To develop a cool feature in the smart-TV that can recognise five different gestures performed by the user which will help users control the TV without using a remote.
The gestures are continuously monitored by the webcam mounted on the TV.
Thumbs up: Increase the volume
Thumbs down: Decrease the volume
Left swipe: 'Jump' backwards 10 seconds
Right swipe: 'Jump' forward 10 seconds
Stop: Pause the movie
The training data consists of a few hundred videos categorised into one of the five classes. Each video (typically 2-3 seconds long) is divided into a sequence of 30 frames(images). These videos have been recorded by various people performing one of the five gestures in front of a webcam - similar to what the smart TV will use.
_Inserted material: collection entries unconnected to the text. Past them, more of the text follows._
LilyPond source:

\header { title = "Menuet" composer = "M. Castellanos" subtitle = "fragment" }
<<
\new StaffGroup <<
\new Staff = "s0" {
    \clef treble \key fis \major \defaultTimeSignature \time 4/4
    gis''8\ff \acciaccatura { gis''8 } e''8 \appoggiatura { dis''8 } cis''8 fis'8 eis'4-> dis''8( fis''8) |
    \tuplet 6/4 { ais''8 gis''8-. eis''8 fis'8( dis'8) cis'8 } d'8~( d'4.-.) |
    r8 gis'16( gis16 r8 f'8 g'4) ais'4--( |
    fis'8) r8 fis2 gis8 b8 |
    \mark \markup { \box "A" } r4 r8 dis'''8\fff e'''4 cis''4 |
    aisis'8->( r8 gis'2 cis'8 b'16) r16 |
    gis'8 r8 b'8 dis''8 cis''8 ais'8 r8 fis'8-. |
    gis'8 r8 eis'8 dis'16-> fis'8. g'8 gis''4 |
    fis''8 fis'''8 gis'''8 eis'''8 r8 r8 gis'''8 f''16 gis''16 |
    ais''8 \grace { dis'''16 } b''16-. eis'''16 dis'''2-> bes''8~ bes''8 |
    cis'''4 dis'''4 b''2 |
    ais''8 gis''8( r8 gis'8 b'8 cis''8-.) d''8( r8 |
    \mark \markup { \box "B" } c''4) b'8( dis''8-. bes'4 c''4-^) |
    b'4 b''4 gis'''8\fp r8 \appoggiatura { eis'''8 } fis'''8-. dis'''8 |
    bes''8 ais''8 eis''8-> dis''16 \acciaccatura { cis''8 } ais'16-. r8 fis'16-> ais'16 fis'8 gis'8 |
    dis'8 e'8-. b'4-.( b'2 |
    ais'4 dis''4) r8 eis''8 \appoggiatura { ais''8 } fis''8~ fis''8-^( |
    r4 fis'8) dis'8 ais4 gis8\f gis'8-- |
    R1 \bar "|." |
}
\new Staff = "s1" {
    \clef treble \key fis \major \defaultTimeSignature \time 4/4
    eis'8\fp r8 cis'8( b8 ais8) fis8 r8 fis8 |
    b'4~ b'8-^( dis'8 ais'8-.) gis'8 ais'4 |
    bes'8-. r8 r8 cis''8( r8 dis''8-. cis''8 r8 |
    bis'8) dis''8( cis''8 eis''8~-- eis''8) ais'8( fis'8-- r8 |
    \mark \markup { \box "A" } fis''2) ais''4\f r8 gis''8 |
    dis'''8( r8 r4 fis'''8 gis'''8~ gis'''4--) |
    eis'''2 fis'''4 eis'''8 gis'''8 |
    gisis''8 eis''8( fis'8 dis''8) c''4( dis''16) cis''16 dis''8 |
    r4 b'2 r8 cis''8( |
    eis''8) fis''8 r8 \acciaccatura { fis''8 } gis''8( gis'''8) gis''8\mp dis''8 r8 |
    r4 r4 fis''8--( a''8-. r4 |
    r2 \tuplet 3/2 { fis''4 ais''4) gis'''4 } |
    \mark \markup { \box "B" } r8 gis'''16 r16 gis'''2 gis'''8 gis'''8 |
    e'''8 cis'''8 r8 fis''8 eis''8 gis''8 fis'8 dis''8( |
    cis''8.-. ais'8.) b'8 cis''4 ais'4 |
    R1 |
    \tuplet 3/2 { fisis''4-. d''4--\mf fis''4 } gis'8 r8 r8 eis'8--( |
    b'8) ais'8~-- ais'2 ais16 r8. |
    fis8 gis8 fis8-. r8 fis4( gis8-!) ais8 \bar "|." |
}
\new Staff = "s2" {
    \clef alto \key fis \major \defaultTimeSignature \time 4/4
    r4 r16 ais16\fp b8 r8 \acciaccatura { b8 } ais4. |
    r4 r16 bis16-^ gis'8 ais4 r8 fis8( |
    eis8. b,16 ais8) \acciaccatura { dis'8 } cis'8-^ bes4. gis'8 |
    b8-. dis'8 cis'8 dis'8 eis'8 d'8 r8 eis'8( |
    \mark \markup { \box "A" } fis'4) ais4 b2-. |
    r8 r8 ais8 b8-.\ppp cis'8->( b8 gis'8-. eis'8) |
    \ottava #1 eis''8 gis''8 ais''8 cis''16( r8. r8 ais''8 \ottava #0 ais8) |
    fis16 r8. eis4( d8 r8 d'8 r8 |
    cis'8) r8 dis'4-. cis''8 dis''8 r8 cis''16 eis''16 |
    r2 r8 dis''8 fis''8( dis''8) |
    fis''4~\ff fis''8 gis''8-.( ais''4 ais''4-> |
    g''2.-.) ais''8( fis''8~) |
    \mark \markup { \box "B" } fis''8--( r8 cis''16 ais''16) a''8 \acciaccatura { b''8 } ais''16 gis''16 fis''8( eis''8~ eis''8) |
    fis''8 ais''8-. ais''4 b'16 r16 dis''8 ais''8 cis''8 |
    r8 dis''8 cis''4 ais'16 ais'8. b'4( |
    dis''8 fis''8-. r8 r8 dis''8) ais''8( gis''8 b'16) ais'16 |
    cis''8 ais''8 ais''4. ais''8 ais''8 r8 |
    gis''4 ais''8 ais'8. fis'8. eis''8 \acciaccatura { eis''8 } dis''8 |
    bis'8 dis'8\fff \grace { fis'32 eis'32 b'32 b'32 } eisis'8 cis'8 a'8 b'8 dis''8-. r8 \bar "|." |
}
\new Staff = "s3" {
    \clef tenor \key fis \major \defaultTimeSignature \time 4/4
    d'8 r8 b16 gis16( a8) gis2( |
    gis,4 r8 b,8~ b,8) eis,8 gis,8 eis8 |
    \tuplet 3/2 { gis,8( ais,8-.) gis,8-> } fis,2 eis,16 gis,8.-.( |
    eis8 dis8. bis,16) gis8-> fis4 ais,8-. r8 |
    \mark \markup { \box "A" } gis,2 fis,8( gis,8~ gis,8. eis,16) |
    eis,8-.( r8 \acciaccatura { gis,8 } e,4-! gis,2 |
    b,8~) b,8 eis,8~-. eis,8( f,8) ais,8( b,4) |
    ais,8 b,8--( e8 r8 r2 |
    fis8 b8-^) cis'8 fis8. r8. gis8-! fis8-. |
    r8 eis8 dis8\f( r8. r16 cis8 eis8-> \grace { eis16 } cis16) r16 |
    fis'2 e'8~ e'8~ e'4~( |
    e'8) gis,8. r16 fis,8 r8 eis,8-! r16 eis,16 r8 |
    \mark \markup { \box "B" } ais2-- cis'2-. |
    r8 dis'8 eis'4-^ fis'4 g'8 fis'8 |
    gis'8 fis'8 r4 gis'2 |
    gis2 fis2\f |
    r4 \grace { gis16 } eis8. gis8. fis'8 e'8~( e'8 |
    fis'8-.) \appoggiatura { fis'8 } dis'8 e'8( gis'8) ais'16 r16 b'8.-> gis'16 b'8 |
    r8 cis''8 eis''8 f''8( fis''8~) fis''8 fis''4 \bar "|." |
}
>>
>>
Two Architectures: 3D Convs and CNN-RNN Stack:
CNN + RNN Stack architecture : One is the standard CNN + RNN architecture in which you pass the images of a video through a CNN which extracts a feature vector for each image, and then pass the sequence of these feature vectors through an RNN.
3D Convs : The other popular architecture used to process videos is a natural extension of CNNs - a 3D convolutional network.
There are a few key things to note about the conv-RNN architecture:
You can use transfer learning in the 2D CNN layer rather than training your own CNN GRU can be a better choice than an LSTM since it has lesser number of gates (and thus parameters).